El viento de caída es un flujo de aire frío y denso que desciende desde una meseta elevada o una cordillera hacia zonas más bajas, impulsado principalmente por la fuerza de la gravedad. Se diferencia del efecto Föhn en un aspecto fundamental: mientras que en el Föhn el aire se calienta al descender por compresión adiabática y llega seco y cálido al valle, en el viento de caída la masa de aire de origen es tan fría y densa que, pese al calentamiento por compresión durante el descenso, llega a las zonas bajas con temperaturas notablemente inferiores a las que había antes de su llegada.
¿Cómo se forma?
El mecanismo requiere una masa de aire muy fría acumulada sobre una superficie elevada, como una meseta interior, un glaciar o un altiplano. Cuando esta masa de aire denso desborda el borde de la elevación o encuentra un paso o valle por donde canalizarse, se precipita ladera abajo acelerada por la gravedad. La velocidad puede ser extraordinaria si el desnivel es grande y la canalización es eficiente. El enfriamiento radiativo sobre superficies elevadas de nieve o hielo es un mecanismo muy eficaz para generar el embalse de aire frío que alimenta estos vientos.
Ejemplos en el mundo
Los vientos de caída más célebres incluyen la bora del Adriático, que desciende desde la meseta de los Balcanes hacia la costa croata e italiana con ráfagas que pueden superar los 200 km/h. El mistral del valle del Ródano comparte características de viento de caída cuando aire frío continental se canaliza hacia el Mediterráneo. En la Antártida, los vientos catabáticos de las mesetas glaciares son los más potentes del planeta, alcanzando velocidades sostenidas de 300 km/h.

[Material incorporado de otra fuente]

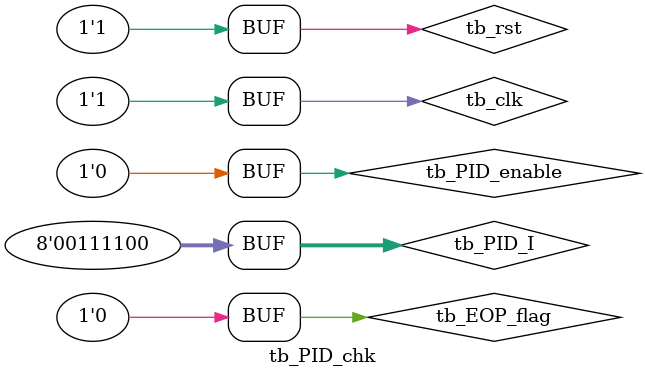
<source format=sv>

`timescale 1ns / 10ps

module tb_PID_chk();
  parameter CLK_PERIOD = 3.3; //For 300 ns
  
  reg tb_clk;
  reg tb_rst;
  reg tb_PID_enable;
  reg [7:0] tb_PID_I;
  reg tb_EOP_flag;
  reg [1:0] tb_data_select;
  reg tb_crc16_enable;
  
  
  PID_chk DUT(.clk(tb_clk),.rst(tb_rst),.PID_enable(tb_PID_enable),.PID_I(tb_PID_I)
  ,.EOP_flag(tb_EOP_flag),.data_select(tb_data_select),.crc16_enable(tb_crc16_enable));
  
  always
	begin : CLK_GEN
		tb_clk = 1'b0;
		#(CLK_PERIOD / 2.0);
		tb_clk = 1'b1;
		#(CLK_PERIOD / 2.0);
	end
  
  // Main test bench code
  initial begin
    // System Reset
    tb_rst = 0;
    #(CLK_PERIOD);
		tb_rst = 1;
		#(CLK_PERIOD);
    
    
    //Load PID data
    tb_PID_I = 8'b11000011;
    #(CLK_PERIOD);
    
    //PID Data is fully loaded
    tb_PID_enable = 1'b1;
    #(CLK_PERIOD);
    
    //All data from packet is loaded
    tb_EOP_flag = 1'b1;
    #(CLK_PERIOD);
    
    //Deassert signals to stop evaluation of packets
    tb_PID_enable = 1'b0;
    tb_EOP_flag = 1'b0;
    #(CLK_PERIOD);
    
    //Load PID values
    tb_PID_I = 8'b00111100;
    tb_PID_enable = 1'b1;
    tb_EOP_flag = 1'b1;
    #(CLK_PERIOD);
    
    //Deassert signals to stop evaluation of packets
    tb_PID_enable = 1'b0;
    tb_EOP_flag = 1'b0;
    
    // Done
  end
  
  

endmodule

		  


</source>
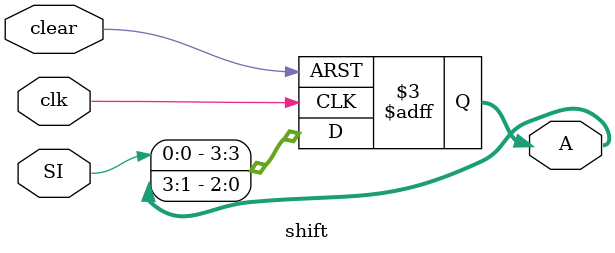
<source format=v>
module shift(input SI,input clk,input clear,output reg[3:0]A);
    always @ (posedge clk,negedge clear) begin
        if(~clear) A<=4'b0000;
        // shift right reg
        else A<={SI,A[3:1]};
    end
endmodule


// Doubt:
// negedge clear -> active low reset
// shouldn't it make A = 0000, when clear is 0 then??

// yeah, so there's a mistake in the code, it should be
// if(~clear) A<=4'b0000;
</source>
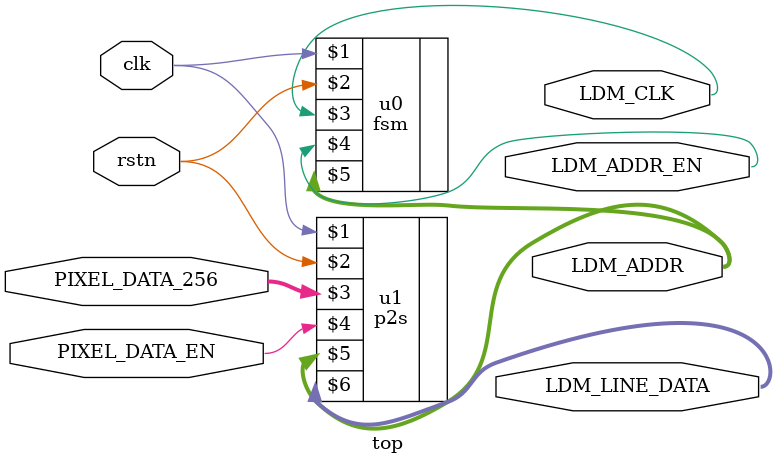
<source format=v>

module top (input clk, input rstn, input [0:255] PIXEL_DATA_256, input PIXEL_DATA_EN, output LDM_CLK, output LDM_ADDR_EN, output [0:3] LDM_ADDR, output [0:15] LDM_LINE_DATA);

fsm u0 (clk, rstn, LDM_CLK, LDM_ADDR_EN, LDM_ADDR);
p2s u1 (clk, rstn, PIXEL_DATA_256, PIXEL_DATA_EN, LDM_ADDR, LDM_LINE_DATA);

endmodule

</source>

Diferencia con el efecto Föhn
La distinción clave es la temperatura final del aire al llegar a las zonas bajas. En el Föhn, el aire llega más cálido que el aire que había previamente en el valle. En el viento de caída, el aire llega más frío. Esto se debe a que en el Föhn la masa de aire no es especialmente fría en origen y pierde humedad al ascender, calentándose eficientemente al descender. En el viento de caída, la masa de aire es tan fría que su temperatura de partida no se compensa con el calentamiento por descenso.